Axe Compute Inc. appointed Dr. Theodore Zhu and Mr. Thorston Dirks to its board of directors. Dr. Zhu is Founder and Chairman of Iotelligent Technology, with prior leadership roles at Celestial Semiconductor, Jazz Semiconductor, BitShield, Conexant, Honeywell, Motorola, and Brown University.
Mr. Dirks brings nineteen years of board-level experience and about fifteen years as Chief Executive Officer in telecommunications and aviation, including leading E-Plus Group, Telefónica Deutschland, and Deutsche Glasfaser, and serving on the executive boards of Deutsche Lufthansa AG, KPN N.V., and Telefónica S.A. Their director compensation will align with the company’s existing director compensation program.
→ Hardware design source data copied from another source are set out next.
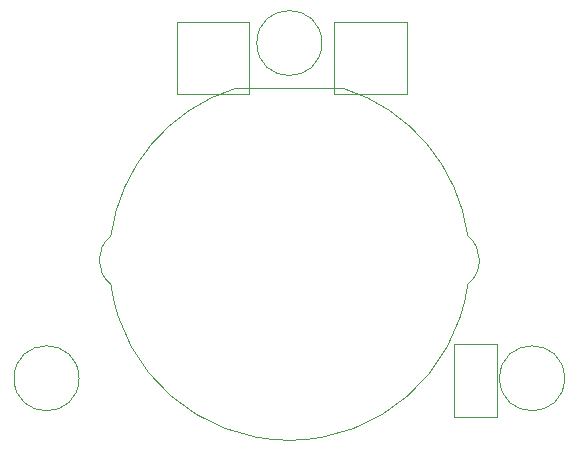
<source format=gbr>
%TF.GenerationSoftware,KiCad,Pcbnew,(5.1.9)-1*%
%TF.CreationDate,2022-08-04T12:07:28-06:00*%
%TF.ProjectId,standby_airspeed_vvi,7374616e-6462-4795-9f61-697273706565,rev?*%
%TF.SameCoordinates,Original*%
%TF.FileFunction,Other,User*%
%FSLAX46Y46*%
G04 Gerber Fmt 4.6, Leading zero omitted, Abs format (unit mm)*
G04 Created by KiCad (PCBNEW (5.1.9)-1) date 2022-08-04 12:07:28*
%MOMM*%
%LPD*%
G01*
G04 APERTURE LIST*
%ADD10C,0.050000*%
%ADD11C,0.100000*%
G04 APERTURE END LIST*
D10*
%TO.C,J3*%
X170395515Y-76684574D02*
X170395515Y-82834574D01*
X170395515Y-82834574D02*
X176545515Y-82834574D01*
X176545515Y-82834574D02*
X176545515Y-76684574D01*
X176545515Y-76684574D02*
X170395515Y-76684574D01*
%TO.C,J2*%
X183730515Y-76684574D02*
X183730515Y-82834574D01*
X183730515Y-82834574D02*
X189880515Y-82834574D01*
X189880515Y-82834574D02*
X189880515Y-76684574D01*
X189880515Y-76684574D02*
X183730515Y-76684574D01*
%TO.C,J1*%
X197490515Y-103989574D02*
X193890515Y-103989574D01*
X193890515Y-103989574D02*
X193890515Y-110139574D01*
X193890515Y-110139574D02*
X197490515Y-110139574D01*
X197490515Y-110139574D02*
X197490515Y-103989574D01*
D11*
%TO.C,M1*%
X175370492Y-82317952D02*
X184505040Y-82317952D01*
X164824410Y-98906845D02*
G75*
G02*
X164824711Y-94828822I1613356J2038893D01*
G01*
X195049696Y-98915400D02*
G75*
G02*
X164824711Y-98907082I-15111930J2047448D01*
G01*
X164824305Y-94831831D02*
G75*
G02*
X175370492Y-82317952I15113461J-2036121D01*
G01*
X195051122Y-94829059D02*
G75*
G02*
X195050821Y-98907082I-1613356J-2038893D01*
G01*
X184502143Y-82317044D02*
G75*
G02*
X195050821Y-94828822I-4564377J-14550908D01*
G01*
D10*
%TO.C,H3*%
X182687766Y-78484574D02*
G75*
G03*
X182687766Y-78484574I-2750000J0D01*
G01*
%TO.C,H2*%
X203241250Y-106867951D02*
G75*
G03*
X203241250Y-106867951I-2750000J0D01*
G01*
%TO.C,H1*%
X162134281Y-106867951D02*
G75*
G03*
X162134281Y-106867951I-2750000J0D01*
G01*
%TD*%
M02*

</source>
Axe Compute Inc. Chief Executive Officer and director Raymond F. Vennare reported equity-related transactions and a leadership change. On December 10, 2025 he received 20,000 restricted stock units, each convertible into one share of common stock at no cost, which vested in full on January 1, 2026. When those RSUs were settled on February 5, 2026, the company withheld 6,758 shares of common stock at $2.59 per share to cover taxes, leaving Vennare with 19,677 shares of common stock held directly. The filing notes it was submitted late due to an administrative oversight. It also states that the board voted on February 6, 2026 to terminate Vennare’s employment without cause, effective February 9, 2026, and that he resigned as chairman and as a board member on that same effective date.
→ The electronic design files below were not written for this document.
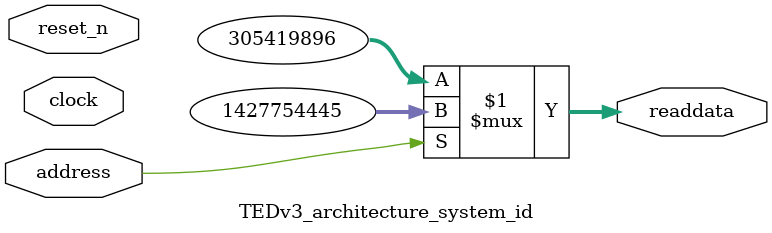
<source format=v>

`timescale 1ns / 1ps
// synthesis translate_on

// turn off superfluous verilog processor warnings 
// altera message_level Level1 
// altera message_off 10034 10035 10036 10037 10230 10240 10030 

module TEDv3_architecture_system_id (
               // inputs:
                address,
                clock,
                reset_n,

               // outputs:
                readdata
             )
;

  output  [ 31: 0] readdata;
  input            address;
  input            clock;
  input            reset_n;

  wire    [ 31: 0] readdata;
  //control_slave, which is an e_avalon_slave
  assign readdata = address ? 1427754445 : 305419896;

endmodule




</source>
Axe Compute Inc. is undergoing a major leadership transition. The board terminated Chief Executive Officer Raymond F. Vennare without cause, effective February 9, 2026, and he resigned as chairman and director. He will receive $575,000 in severance, a $287,500 2025 bonus, and a healthcare-related lump-sum payment under a separation agreement.
The company appointed director Chuck Nuzum as chairman and named Christopher Miglino as the new CEO and a director, effective the same date. Miglino brings more than 25 years of experience leading public and private technology and fintech businesses and has been involved in structuring Axe Compute’s digital asset treasury and AI compute strategy. His employment agreement provides a $575,000 annual base salary, bonus eligibility, and an inducement stock option grant for 500,000 shares that vest over three years. A related press release highlights the company’s focus on decentralized GPU compute, AI infrastructure, and a treasury-backed compute strategy.
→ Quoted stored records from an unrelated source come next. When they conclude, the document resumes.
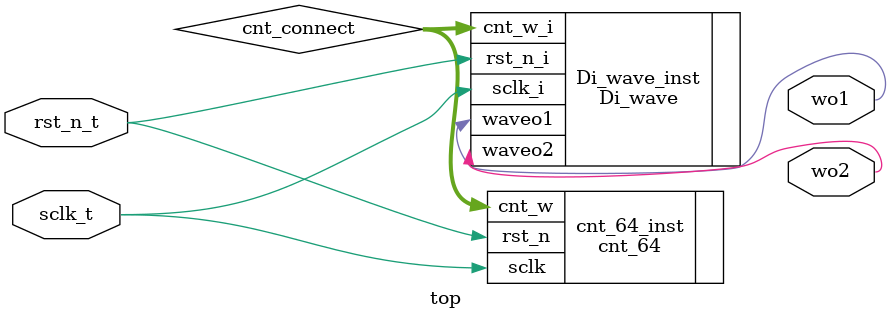
<source format=v>
module top(wo1,wo2,rst_n_t,sclk_t);

output wire wo1;
output wire wo2;
input wire rst_n_t;
input wire sclk_t;
wire [7:0] cnt_connect;

cnt_64 cnt_64_inst(
	.sclk	(sclk_t),
	.rst_n (rst_n_t),
	.cnt_w (cnt_connect)
);

Di_wave Di_wave_inst(
	.sclk_i	(sclk_t),
	.rst_n_i	(rst_n_t),
	.cnt_w_i (cnt_connect),
	.waveo1	(wo1),
	.waveo2	(wo2)
);


endmodule

</source>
Axe Compute Inc. reported several leadership changes. On January 15, 2026, directors Shawn Matthews and Veena Rao resigned from the board, with Ms. Rao’s resignation effective January 30, 2026. The company states that neither director resigned because of any disagreement over operations, policies, or practices.
On January 19, 2026, Thomas McLaughlin resigned as Chief Investment Officer, and the company likewise notes no disagreement related to its operations, policies, or practices. The filing does not describe replacements or broader strategic changes linked to these departures.
Axe Compute Inc., formerly Predictive Oncology Inc., amended the employment agreement of its CEO, Raymond F. Vennare. Effective retroactively to November 1, 2025, his annual base salary increases from $525,000 to $575,000. He is eligible for an annual target bonus on March 31, 2026, or an earlier date set by the compensation committee, in an amount equal to 50% of his then current base salary. If his employment is terminated without Cause or by him for Good Reason on or before March 31, 2026, his 2025 bonus will be 50% of his annual bonus as of the time of termination and must be paid in full no later than March 15, 2026.
Subject to the company’s 2024 Equity Incentive Plan and compensation committee approval, Mr. Vennare will be eligible to receive 20,000 restricted stock units that vest in full on January 1, 2026, if he remains continuously employed through that date. The company also disclosed that it changed its name to Axe Compute Inc. and that its common stock began trading on Nasdaq under the ticker symbol AGPU on December 12, 2025.